Kapitel 1: Der einsame Rufer

Im britischen Unterhaus herrscht Tumult. Mit Pfiffen, Zwischenrufen und verächtlichen Gesten versuchen Abgeordnete, ihren Kollegen am Rednerpult aus dem Konzept zu bringen. Doch Winston Churchill lässt sich nicht unterbrechen. Zu wütend ist er über das, was der britische Premierminister Neville Chamberlain vor wenigen Tagen so stolz verkündet hat: Der Frieden in Europa sei gesichert! In langen zähen Verhandlungen hätten Frankreich und Großbritannien dem deutschen Diktator Hitler das Versprechen abgerungen, dass er keinen Krieg anfangen werde.
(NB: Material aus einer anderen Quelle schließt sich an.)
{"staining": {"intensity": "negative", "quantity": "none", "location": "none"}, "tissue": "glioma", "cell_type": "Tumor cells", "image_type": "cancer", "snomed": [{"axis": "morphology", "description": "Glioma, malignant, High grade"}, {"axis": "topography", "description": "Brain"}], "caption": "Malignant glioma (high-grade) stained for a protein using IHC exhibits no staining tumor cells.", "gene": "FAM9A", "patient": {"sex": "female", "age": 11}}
Der Abgeordnete Churchill glaubt Hitler kein Wort. Und was ihn am wütendsten macht, ist der Preis, den ein Dritter dafür bezahlen musste: Die befreundete Tschechoslowakische Republik musste unter dem Druck der beiden Westmächte ihre wertvollste Industrieregion dem Hitlerreich überlassen! Ist das ein angemessenes Opfer für den Frieden? Nein, ist Churchill überzeugt. Denn Hitler wird nicht damit aufhören, sich fremdes Territorium anzueignen! „Glauben Sie nicht, dass dies das Ende ist!”, schleudert er dem Unterhaus entgegen. „Das ist erst der Beginn der Abrechnung, bloß der erste Vorgeschmack des bitteren Trankes, der uns Jahr für Jahr vorgesetzt werden wird.“

Es ist der 5. Oktober 1938, und keiner seiner Kritiker ahnt, wie recht Winston Churchill damit haben sollte. Denn nur ein Jahr später war der Zweite Weltkrieg da...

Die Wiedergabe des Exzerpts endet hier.